On August 5, 2016, China's State Administration for Industry and Commerce (SAIC) published the draft Implementation Regulation for the Consumer Rights Protection Law (CRPL), and asked for public comments by September 5, 2016.[1] The draft Regulation includes 70 articles, detailing issues surrounding the implementation and enforcement of the CRPL, such as consumer rights and business obligations, government and social organizations' protection of consumer rights, dispute resolution, and legal liabilities. This alert focuses on provisions regarding consumer data privacy in the draft Implementation Regulation.

The CRPL was most recently amended in 2013, which made it clear for the first time that Chinese consumers' personal information is subject to legal protection.[2] The term "personal information" is more specifically defined in the Implementation Regulation - "information that is collected by business operators when providing goods or services and can be used alone or with other information to identify consumers, including name, gender, occupation, date of birth, ID number, home address, contact method, income and asset information, health condition, transaction information, as well as biometric identifiers."
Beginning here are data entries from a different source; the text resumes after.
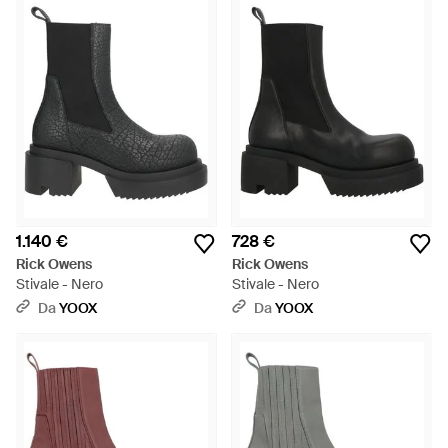
stesso. La collezione di stivali da uomo Rick Owens è
massiccia, in stile utility misto a dettagli minuziosi – insomma,
un vero e proprio ibrido di moda e funzionalità. Se ami le zip
grosse e le suole plateau in tinta unita nera, questi modelli
fanno per te.
1.140 €
728 €
Rick Owens
Rick Owens
Stivale - Nero
Stivale - Nero
Da
YOOX
Da
YOOX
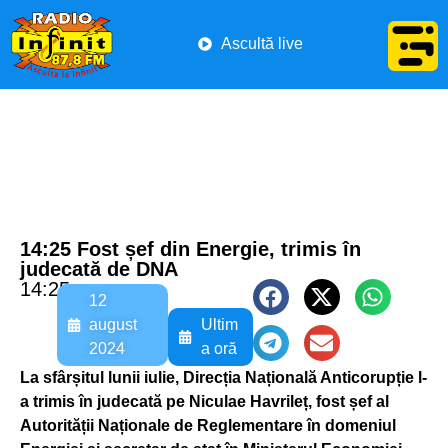
Ascultă live
14:25 Fost șef din Energie, trimis în
judecată de DNA
14:25
12
august
Ultim
2024
a oră
La sfârșitul lunii iulie, Direcția Națională Anticorupție l-
a trimis în judecată pe Niculae Havrileț, fost șef al
Autorității Naționale de Reglementare în domeniul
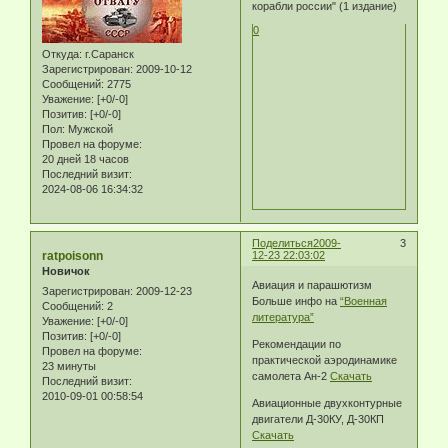
корабли россии" (1 издание)
0
Откуда:
г.Саранск
Зарегистрирован
: 2009-10-12
Сообщений:
2775
Уважение:
[+0/-0]
Позитив:
[+0/-0]
Пол:
Мужской
Провел на форуме:
20 дней 18 часов
Последний визит:
2024-08-06 16:34:32
Поделиться
2009-
3
ratpoisonn
12-23 22:03:02
Новичок
Авиация и парашютизм
Зарегистрирован
: 2009-12-23
Больше инфо на
“Военная
Сообщений:
2
литература”
Уважение:
[+0/-0]
Позитив:
[+0/-0]
Рекомендации по
Провел на форуме:
практической аэродинамике
23 минуты
самолета Ан-2
Скачать
Последний визит:
2010-09-01 00:58:54
Авиационные двухконтурные
двигатели Д-30КУ, Д-30КП
Скачать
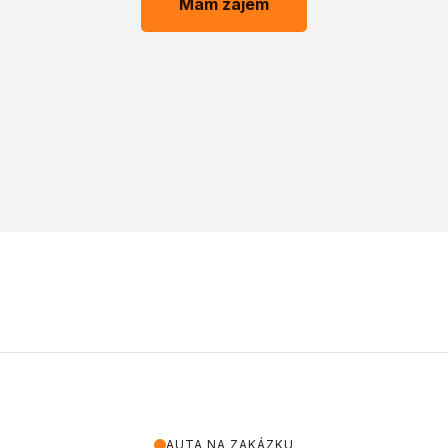
Mám zájem
AUTA NA ZAKÁZKU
Article 22 of the Implementation Regulation requires business operators to establish a sound information confidentiality and management system to guarantee that consumers' personal information is protected. More specifically, business operators must not disclose, alter, or destroy consumers' personal information they collect, or provide such information to third parties without consent from the consumer. However, if the processed information cannot be recovered and would not reveal consumer identity, these rules would not apply.

Business operators also are banned from collecting information that is unrelated to the business or through unjustified means. Moreover, business operators must keep the documentation that demonstrates informed consent from consumers for at least five years.

With regard to enforcement, Article 57 of the Implementation Regulation makes it clear that violation of Article 22 will subject business operators to the administrative penalties as specified under Article 56 of the CRPL, which includes administrative warnings, confiscation of illegal income, as well as fines ranging from one to ten times the illegal income (up to 500,000 RMB if there is no illegal income). In serious situations, the authorities may order the business to close down or/and revoke its business license.

In short, the Implementation Regulation imposes further restrictions on the commercial use of consumers' personal information. It is also worth noting that Article 2 of the draft Regulation explicitly states that consumers who purchase goods or services (except financial products) to earn commercial gain (rather than for daily consumption) are not protected by the Regulation. This would affect the so-called "professional consumers" in China who knowingly purchase defective products in an effort to obtain compensation by suing (or threatening to sue) companies who allegedly do not comply with various consumer product laws and regulations. The immediate consequence of this carve-out is that professional consumers will no longer be entitled to rights that belong to consumers, e.g., the right to the protection of privacy data as well as the right to get punitive damages under Article 55 of the CRPL.

Establishing consent mechanisms will be an important component of managing consumer data in China going forward.